**BRANO IN ESAME:**
☆ ☆ ☆ ☆

Per prima cosa c’è da dire che il suono della cassa è molto dipendente dal genere musicale e quindi è difficile dare delle indicazioni che valgano per ogni occasione.
Tuttavia ci sono dei principi di base che, una volta compresi, saranno una guida infallibile.
Step 1 – Analisi dello strumento
Per cominciare analizziamo lo strumento nella sua parte “fisica”.
La cassa della batteria è un tamburo, quindi ha un fusto di varie dimensioni sia per profondità che per diametro. Su questo fusto vengono tese due membrane.
La prima, detta “battente” è quella posizionata verso il batterista e percossa con il pedale. La seconda pelle, la “risonante”, ha la funzione di chiudere il fusto. Entrambe le “pelli” necessitano di una accordatura per ottenere il suono desiderato.
Però negli anni ’70 del secolo scorso, negli studi di registrazione, si cominciò a registrare senza la membrana anteriore, così da avere il microfono più vicino al battente e di conseguenza un suono più asciutto e netto.
Il batterista contemporaneo usa una pelle risonante con un foro di circa 12 centimetri praticato su un lato, così da offrire la possibilità di introdurre all’interno il microfono pur conservando una certa “compressione” dell’aria nel fusto con la conseguente reattività della pelle battente che così restituisce un poco di elasticità migliorando il ritorno del pedale. Questo vale per il Pop, il Rock e il Rhythm and Blues.
Per il Jazz si tende a preferire una pelle non forata poiché la cassa è usata in modo melodico, per sottolineare i fraseggi, e non partecipa al “groove”. Ha quindi un suono lungo e con una nota definita, più simile ad un timpano.
Nei generi più “groovy”, invece, il suono che cerchiamo è un giusto compromesso tra “punch” e basse. Così si tende ad accordare le pelli molto in basso, praticamente al minimo della tensione, utilizzando vari sistemi per attutire la risonanza, come cuscini, gommapiuma o altro.
Poiché la massa del legno di costruzione è parte integrante del sistema sonoro, ho scoperto che introducendo nel fusto un peso variabile tra i 3 e i 5 chili, un sacchetto di sabbia, oppure una “mazzola” senza il manico (la mia preferita) si ottiene un notevole abbassamento della fondamentale e una ripulitura delle armoniche medio-basse già acusticamente.
Step 2 – La scelta dei microfoni
Veniamo ora ai microfoni consigliati: il mio preferito è l’AKG D12, un vecchio microfono dinamico, il primo cardioide a capsula larga dinamica, con una notevole sospensione che sembra fatta apposta per evitare rumori molesti quando la enorme pressione acustica sollecita il microfono. All’interno del fusto si raggiungono infatti anche 160 dB SPL!
Io lo posiziono appena dentro la cassa (con il foro) puntato verso il timpano per minimizzare il rientro del rullante.
Volendo usare due microfoni ne metterei uno a condensatore, a capsula larga all’esterno, a circa 30 cm, un AKG c414 oppure un Neumann u87 (con il pad inserito, attenzione a non danneggiarlo).

☆ ☆ ☆ ☆

**Dati memorizzati:**
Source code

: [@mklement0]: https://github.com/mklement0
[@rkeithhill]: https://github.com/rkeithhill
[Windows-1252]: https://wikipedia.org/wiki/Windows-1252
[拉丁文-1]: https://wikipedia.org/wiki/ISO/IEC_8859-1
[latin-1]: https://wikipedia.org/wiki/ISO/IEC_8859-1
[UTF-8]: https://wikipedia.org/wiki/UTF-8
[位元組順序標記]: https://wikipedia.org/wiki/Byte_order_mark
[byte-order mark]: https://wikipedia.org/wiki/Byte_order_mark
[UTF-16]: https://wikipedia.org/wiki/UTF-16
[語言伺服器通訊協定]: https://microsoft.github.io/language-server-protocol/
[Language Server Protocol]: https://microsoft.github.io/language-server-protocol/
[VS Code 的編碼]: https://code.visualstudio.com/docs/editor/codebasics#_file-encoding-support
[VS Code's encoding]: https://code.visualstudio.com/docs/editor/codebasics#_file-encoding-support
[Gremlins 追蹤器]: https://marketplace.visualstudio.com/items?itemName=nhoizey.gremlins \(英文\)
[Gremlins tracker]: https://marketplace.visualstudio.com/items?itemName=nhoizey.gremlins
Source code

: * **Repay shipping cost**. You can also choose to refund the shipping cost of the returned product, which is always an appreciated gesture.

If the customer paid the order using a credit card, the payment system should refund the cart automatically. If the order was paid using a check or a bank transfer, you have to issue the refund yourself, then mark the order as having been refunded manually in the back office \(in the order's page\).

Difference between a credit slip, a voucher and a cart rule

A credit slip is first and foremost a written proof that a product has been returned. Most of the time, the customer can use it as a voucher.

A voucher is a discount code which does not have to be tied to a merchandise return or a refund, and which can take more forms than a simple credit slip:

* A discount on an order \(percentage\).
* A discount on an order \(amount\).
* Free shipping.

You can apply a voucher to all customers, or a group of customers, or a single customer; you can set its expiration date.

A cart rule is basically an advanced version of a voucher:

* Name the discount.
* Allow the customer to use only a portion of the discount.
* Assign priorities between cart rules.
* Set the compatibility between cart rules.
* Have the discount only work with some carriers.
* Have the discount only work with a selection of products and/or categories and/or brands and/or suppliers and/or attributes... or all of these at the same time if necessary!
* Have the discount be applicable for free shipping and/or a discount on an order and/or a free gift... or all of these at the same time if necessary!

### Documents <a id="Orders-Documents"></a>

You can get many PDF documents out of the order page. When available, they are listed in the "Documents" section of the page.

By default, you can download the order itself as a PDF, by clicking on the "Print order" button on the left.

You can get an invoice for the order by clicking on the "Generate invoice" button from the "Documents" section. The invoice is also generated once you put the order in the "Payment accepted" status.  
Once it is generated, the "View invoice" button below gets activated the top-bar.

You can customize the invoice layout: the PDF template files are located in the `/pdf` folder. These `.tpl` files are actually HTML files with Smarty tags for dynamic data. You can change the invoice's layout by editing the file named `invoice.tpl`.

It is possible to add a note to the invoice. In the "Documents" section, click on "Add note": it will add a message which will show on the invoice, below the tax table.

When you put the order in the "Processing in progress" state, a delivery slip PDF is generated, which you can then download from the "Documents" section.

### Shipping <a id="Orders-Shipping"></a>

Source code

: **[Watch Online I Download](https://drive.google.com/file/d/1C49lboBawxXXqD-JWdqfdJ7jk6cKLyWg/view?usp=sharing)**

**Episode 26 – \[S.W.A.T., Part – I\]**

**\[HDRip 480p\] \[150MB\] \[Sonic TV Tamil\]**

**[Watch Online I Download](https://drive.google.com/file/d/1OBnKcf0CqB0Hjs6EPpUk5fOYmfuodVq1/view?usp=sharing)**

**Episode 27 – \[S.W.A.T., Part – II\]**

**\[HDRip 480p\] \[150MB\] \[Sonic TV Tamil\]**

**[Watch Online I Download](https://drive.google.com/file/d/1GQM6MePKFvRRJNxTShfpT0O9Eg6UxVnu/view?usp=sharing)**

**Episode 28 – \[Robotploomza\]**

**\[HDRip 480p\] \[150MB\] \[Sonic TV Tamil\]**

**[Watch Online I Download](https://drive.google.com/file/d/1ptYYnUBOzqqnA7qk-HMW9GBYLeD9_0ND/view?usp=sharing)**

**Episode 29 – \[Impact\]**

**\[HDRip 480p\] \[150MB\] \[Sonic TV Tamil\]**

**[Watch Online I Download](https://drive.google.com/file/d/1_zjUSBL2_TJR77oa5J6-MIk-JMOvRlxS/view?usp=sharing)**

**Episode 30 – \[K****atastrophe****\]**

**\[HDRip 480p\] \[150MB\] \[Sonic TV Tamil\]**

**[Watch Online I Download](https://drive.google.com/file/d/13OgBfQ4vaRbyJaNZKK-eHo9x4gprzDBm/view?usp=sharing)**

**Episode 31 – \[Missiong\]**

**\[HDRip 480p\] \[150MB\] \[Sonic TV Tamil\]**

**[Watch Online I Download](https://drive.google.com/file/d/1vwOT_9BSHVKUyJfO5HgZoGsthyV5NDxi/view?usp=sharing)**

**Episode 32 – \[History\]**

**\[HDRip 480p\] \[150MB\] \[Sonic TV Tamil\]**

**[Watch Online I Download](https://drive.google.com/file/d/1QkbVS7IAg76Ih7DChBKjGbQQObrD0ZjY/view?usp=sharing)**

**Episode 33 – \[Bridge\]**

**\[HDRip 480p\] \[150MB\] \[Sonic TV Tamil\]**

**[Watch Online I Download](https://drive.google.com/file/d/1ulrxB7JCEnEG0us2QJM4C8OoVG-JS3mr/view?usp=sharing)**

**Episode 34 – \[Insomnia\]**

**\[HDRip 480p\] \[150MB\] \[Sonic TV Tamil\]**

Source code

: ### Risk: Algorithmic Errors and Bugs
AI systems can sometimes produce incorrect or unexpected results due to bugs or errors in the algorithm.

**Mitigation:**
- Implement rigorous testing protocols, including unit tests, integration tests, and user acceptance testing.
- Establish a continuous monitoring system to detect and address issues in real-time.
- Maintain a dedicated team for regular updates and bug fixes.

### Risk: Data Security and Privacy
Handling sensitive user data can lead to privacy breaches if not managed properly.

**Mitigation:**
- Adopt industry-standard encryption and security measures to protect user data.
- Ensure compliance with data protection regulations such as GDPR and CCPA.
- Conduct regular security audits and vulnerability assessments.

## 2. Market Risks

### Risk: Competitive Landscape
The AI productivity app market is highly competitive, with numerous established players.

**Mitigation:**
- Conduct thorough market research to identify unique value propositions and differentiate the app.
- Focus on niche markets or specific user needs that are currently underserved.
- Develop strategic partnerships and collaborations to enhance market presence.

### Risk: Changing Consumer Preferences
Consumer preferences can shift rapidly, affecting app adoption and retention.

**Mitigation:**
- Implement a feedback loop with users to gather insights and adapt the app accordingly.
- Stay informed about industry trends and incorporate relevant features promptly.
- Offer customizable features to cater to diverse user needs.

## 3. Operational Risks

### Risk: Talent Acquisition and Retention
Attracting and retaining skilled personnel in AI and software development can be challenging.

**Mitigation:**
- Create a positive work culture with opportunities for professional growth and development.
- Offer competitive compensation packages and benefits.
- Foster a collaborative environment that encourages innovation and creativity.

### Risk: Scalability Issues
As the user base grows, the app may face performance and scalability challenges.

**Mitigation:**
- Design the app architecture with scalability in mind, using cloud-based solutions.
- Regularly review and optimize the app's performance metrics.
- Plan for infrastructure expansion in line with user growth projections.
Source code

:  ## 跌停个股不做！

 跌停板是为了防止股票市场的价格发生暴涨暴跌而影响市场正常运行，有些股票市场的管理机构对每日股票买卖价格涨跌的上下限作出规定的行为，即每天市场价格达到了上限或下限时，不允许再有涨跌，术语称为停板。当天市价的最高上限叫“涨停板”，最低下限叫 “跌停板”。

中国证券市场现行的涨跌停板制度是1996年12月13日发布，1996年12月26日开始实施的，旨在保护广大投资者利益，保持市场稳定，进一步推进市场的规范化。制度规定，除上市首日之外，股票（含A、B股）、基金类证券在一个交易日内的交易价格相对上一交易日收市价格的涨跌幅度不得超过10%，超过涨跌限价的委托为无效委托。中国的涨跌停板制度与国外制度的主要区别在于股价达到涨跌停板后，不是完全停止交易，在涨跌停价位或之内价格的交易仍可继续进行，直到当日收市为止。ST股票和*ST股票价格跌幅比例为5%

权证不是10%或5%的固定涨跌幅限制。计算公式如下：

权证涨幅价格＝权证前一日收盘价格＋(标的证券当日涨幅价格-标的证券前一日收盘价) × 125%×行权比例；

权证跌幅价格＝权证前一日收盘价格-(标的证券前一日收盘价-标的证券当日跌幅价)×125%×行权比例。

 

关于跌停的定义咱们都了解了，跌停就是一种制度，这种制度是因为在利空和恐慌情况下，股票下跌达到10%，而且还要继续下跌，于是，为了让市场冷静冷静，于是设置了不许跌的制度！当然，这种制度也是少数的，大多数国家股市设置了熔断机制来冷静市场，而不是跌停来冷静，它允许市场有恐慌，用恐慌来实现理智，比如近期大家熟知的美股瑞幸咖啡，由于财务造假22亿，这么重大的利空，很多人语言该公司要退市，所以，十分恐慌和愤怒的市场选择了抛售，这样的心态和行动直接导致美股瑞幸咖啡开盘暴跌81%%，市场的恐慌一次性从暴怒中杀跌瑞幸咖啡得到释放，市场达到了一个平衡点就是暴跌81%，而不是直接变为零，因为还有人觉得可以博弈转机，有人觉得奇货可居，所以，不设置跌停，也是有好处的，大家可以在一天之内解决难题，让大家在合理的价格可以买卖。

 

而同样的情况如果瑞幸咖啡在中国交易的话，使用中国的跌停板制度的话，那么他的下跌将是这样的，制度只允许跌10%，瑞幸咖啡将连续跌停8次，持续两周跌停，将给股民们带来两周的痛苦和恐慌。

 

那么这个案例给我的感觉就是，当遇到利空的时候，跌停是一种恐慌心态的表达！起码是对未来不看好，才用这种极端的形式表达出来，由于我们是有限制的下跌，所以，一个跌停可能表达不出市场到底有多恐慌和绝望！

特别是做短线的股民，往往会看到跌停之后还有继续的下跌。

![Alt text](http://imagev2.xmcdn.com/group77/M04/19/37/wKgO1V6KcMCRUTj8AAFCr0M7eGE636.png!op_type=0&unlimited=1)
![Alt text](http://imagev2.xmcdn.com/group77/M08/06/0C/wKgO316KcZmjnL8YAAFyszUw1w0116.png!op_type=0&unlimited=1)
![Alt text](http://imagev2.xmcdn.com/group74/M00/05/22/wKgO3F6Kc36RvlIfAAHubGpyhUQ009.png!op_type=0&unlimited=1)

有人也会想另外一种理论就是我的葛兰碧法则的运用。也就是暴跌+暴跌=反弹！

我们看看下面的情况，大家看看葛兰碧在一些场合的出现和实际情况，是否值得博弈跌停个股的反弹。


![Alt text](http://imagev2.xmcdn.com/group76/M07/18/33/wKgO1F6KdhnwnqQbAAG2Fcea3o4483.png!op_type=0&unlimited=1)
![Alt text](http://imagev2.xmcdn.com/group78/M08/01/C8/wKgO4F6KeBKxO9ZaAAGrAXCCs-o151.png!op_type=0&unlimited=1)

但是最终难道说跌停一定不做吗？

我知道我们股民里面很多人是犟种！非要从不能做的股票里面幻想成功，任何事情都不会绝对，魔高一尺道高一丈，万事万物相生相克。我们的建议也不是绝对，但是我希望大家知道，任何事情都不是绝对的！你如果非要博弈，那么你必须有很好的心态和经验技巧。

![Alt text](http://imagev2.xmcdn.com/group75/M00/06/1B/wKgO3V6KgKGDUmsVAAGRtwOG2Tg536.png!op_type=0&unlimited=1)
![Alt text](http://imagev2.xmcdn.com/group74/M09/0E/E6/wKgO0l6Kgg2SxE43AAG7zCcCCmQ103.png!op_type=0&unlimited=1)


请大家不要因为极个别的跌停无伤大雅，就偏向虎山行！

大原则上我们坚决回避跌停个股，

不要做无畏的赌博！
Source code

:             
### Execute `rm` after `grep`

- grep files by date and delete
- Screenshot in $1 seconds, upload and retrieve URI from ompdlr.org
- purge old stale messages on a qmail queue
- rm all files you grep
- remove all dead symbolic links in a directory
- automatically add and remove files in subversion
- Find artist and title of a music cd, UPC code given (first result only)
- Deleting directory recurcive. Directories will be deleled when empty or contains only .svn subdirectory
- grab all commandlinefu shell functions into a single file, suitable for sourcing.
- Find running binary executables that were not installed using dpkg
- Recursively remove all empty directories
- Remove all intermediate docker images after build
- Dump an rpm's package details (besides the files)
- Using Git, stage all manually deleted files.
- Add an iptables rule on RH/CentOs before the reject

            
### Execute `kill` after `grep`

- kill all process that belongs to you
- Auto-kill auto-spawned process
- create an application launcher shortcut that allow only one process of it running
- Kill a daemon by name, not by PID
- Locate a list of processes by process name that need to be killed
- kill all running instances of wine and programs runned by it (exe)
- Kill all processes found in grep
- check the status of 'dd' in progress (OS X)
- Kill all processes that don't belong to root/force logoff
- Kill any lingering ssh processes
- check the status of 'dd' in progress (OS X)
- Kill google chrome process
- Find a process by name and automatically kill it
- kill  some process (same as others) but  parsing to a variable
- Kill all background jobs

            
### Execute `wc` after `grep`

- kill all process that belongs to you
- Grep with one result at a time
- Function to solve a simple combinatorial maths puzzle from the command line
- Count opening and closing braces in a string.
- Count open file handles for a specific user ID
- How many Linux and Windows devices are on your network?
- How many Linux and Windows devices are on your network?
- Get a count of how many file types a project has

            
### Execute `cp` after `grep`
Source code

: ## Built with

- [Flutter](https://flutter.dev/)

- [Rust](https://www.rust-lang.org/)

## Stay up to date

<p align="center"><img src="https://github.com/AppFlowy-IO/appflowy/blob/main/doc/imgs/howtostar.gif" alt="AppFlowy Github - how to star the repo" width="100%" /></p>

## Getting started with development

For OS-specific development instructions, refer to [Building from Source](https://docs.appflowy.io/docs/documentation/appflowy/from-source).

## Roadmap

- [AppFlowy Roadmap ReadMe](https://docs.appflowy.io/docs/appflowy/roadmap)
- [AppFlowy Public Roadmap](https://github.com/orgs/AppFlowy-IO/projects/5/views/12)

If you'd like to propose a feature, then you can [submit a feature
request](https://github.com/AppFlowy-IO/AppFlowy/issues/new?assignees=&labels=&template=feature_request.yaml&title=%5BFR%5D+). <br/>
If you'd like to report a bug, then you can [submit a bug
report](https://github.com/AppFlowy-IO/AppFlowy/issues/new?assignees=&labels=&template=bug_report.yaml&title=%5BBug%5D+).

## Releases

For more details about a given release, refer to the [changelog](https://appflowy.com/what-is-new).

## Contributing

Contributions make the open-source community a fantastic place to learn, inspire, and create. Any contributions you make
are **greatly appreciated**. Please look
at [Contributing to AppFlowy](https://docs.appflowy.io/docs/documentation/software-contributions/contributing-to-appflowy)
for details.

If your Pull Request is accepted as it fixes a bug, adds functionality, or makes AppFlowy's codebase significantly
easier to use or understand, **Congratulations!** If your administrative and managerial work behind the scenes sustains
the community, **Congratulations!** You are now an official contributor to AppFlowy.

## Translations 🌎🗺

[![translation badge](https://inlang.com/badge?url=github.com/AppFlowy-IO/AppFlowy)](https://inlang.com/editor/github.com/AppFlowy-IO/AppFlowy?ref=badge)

☆ ☆ ☆ ☆

**OBIETTIVO DEL COMPITO:**
Risponda alle seguenti domande basandosi sul testo sulla cassa della batteria:
1. Di quanti centimetri circa è il foro praticato nella pelle risonante dal batterista contemporaneo?
2. Quale peso si indica da introdurre nel fusto per abbassare la fondamentale?
3. Quale microfono viene dichiarato il preferito tra quelli consigliati?
I dati non hanno alcuna attinenza con il testo sulla cassa della batteria.

**RISPOSTA:**
1. Circa 12 centimetri.
2. Un peso variabile tra i 3 e i 5 chili.
3. L'AKG D12.